Look through the data below for the string "center", and copy every line where it turns up.
--------------------
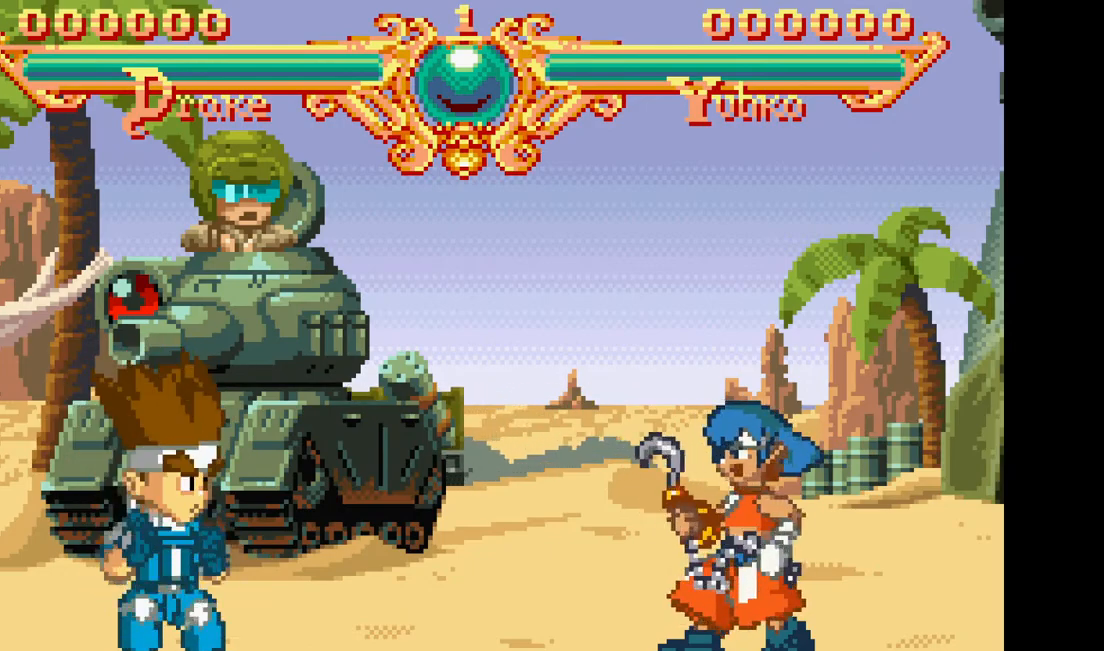
{"buttons": [], "events": [[350, "SQUARE", "down"], [450, "SQUARE", "up"]]}
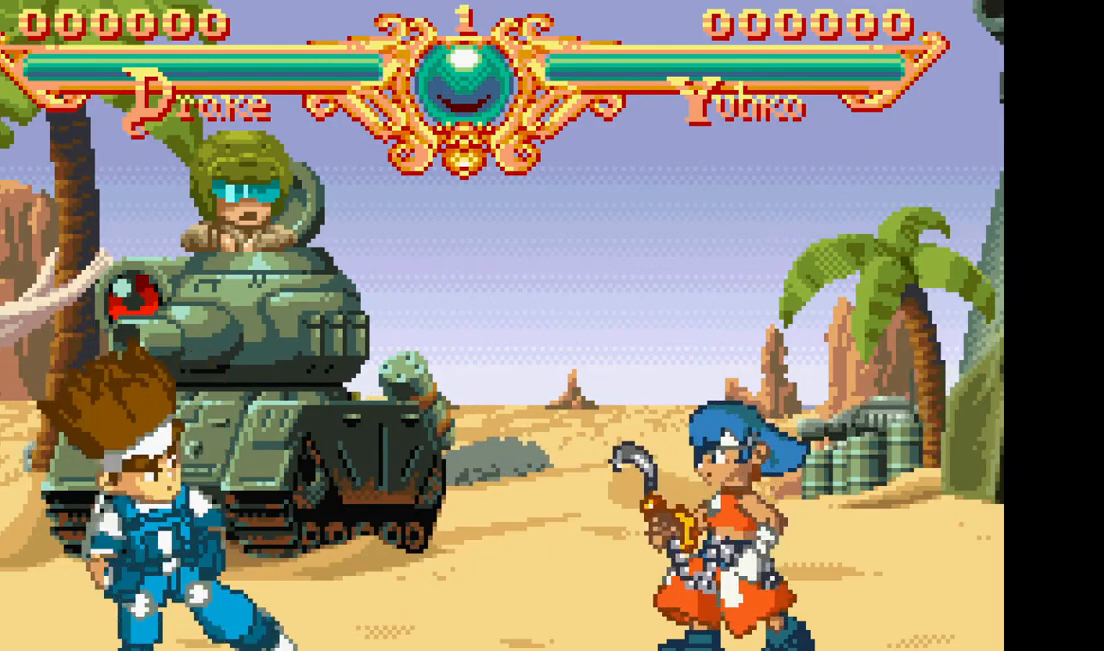
{"buttons": [], "events": [[267, "TRIANGLE", "down"], [400, "TRIANGLE", "up"]]}
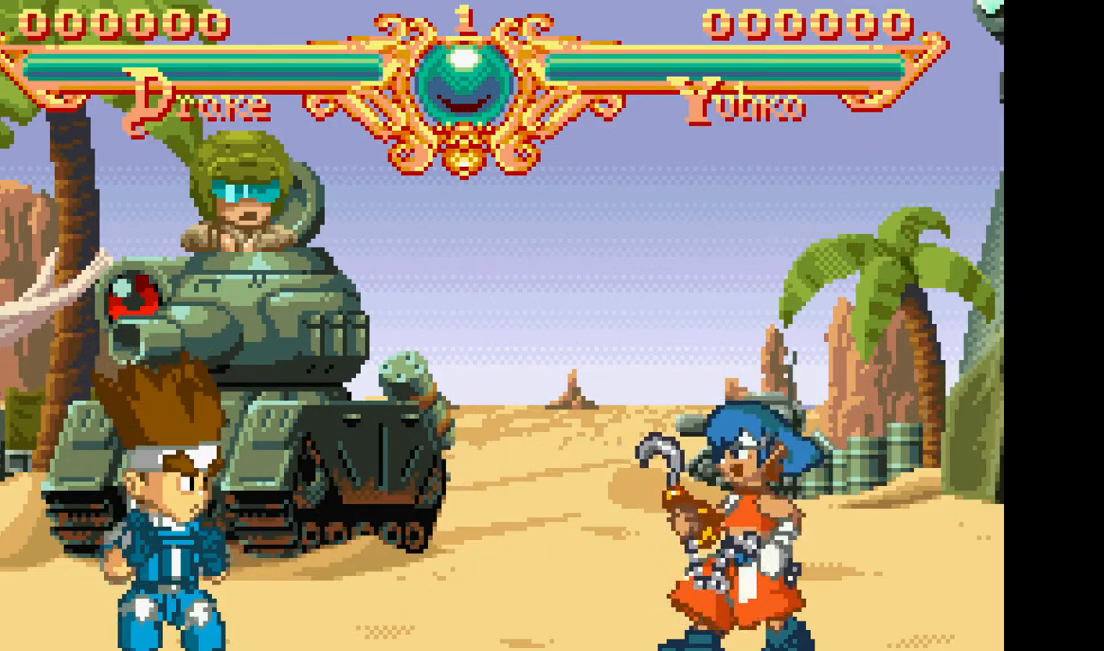
{"buttons": ["TRIANGLE"], "events": [[433, "TRIANGLE", "down"]]}
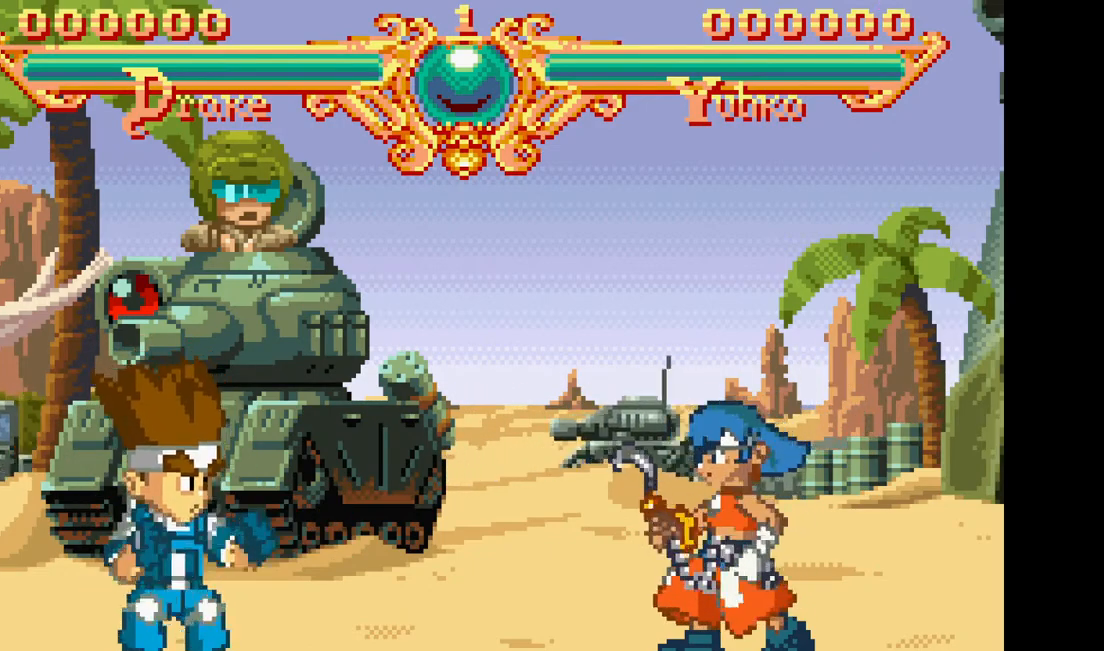
{"buttons": [], "events": [[33, "TRIANGLE", "up"], [350, "CIRCLE", "down"], [450, "CIRCLE", "up"]]}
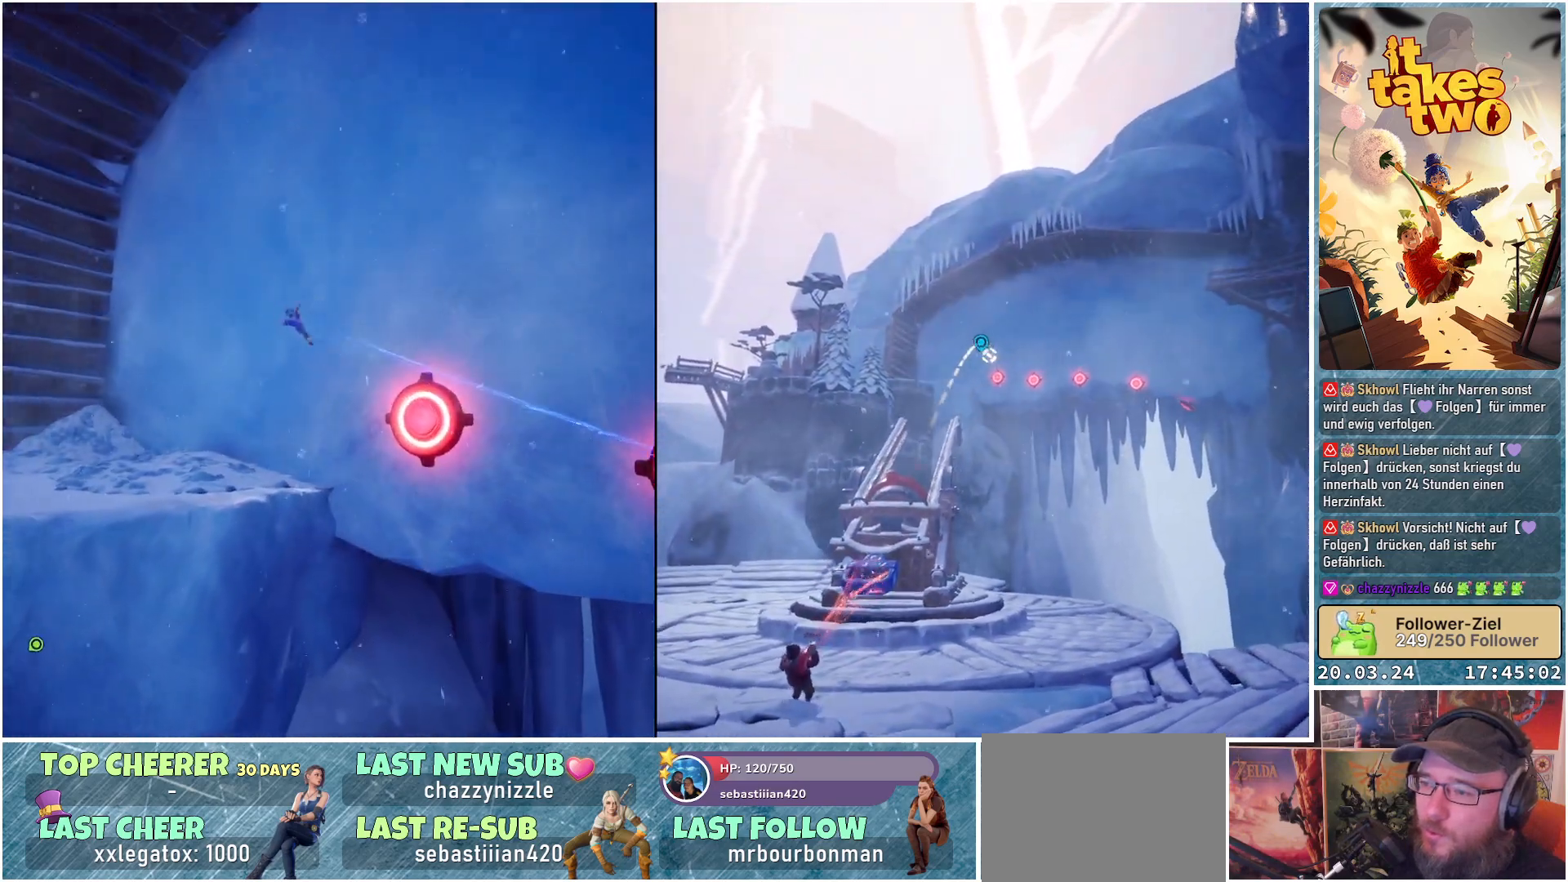
Gameplay with a controller (Xbox layout); each line is a JSON object with the inputs held at the frame after it. "events" lists button and stick changes between this image and that frame as [ms after this image, input, new state], when the widget could be followed in between.
{"buttons": [], "left_stick": "up-left", "right_stick": "center", "events": [[283, "X", "down"], [333, "X", "up"]]}
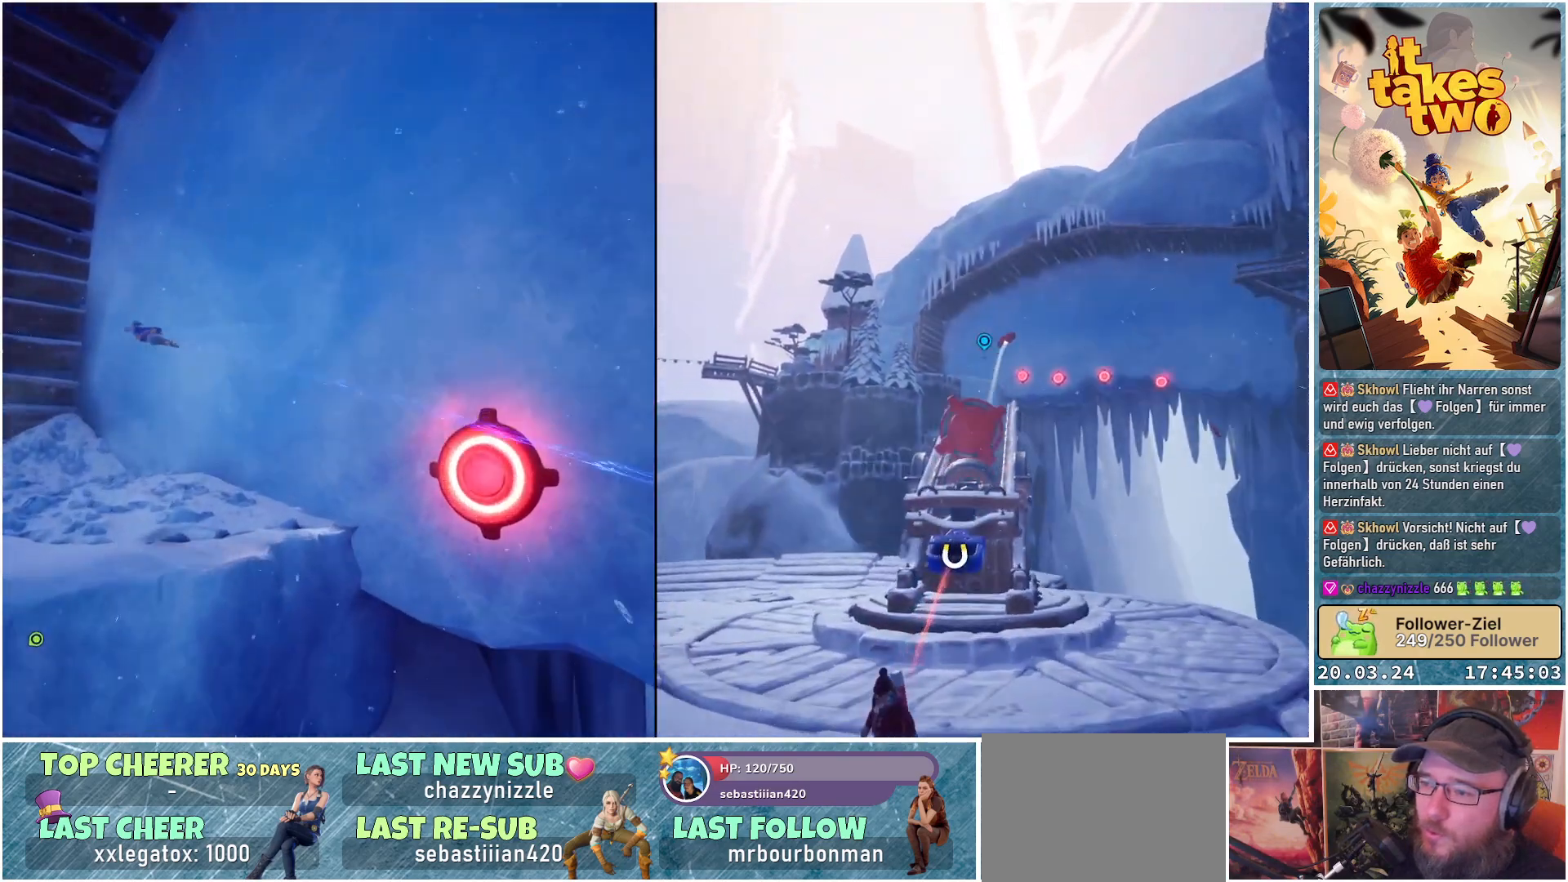
{"buttons": [], "left_stick": "up-left", "right_stick": "center", "events": [[17, "right_stick", "down-left"], [333, "right_stick", "center"]]}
--------------------
• **RESPONSE**
{"buttons": [], "left_stick": "up-left", "right_stick": "center", "events": [[283, "X", "down"], [333, "X", "up"]]}
{"buttons": [], "left_stick": "up-left", "right_stick": "center", "events": [[17, "right_stick", "down-left"], [333, "right_stick", "center"]]}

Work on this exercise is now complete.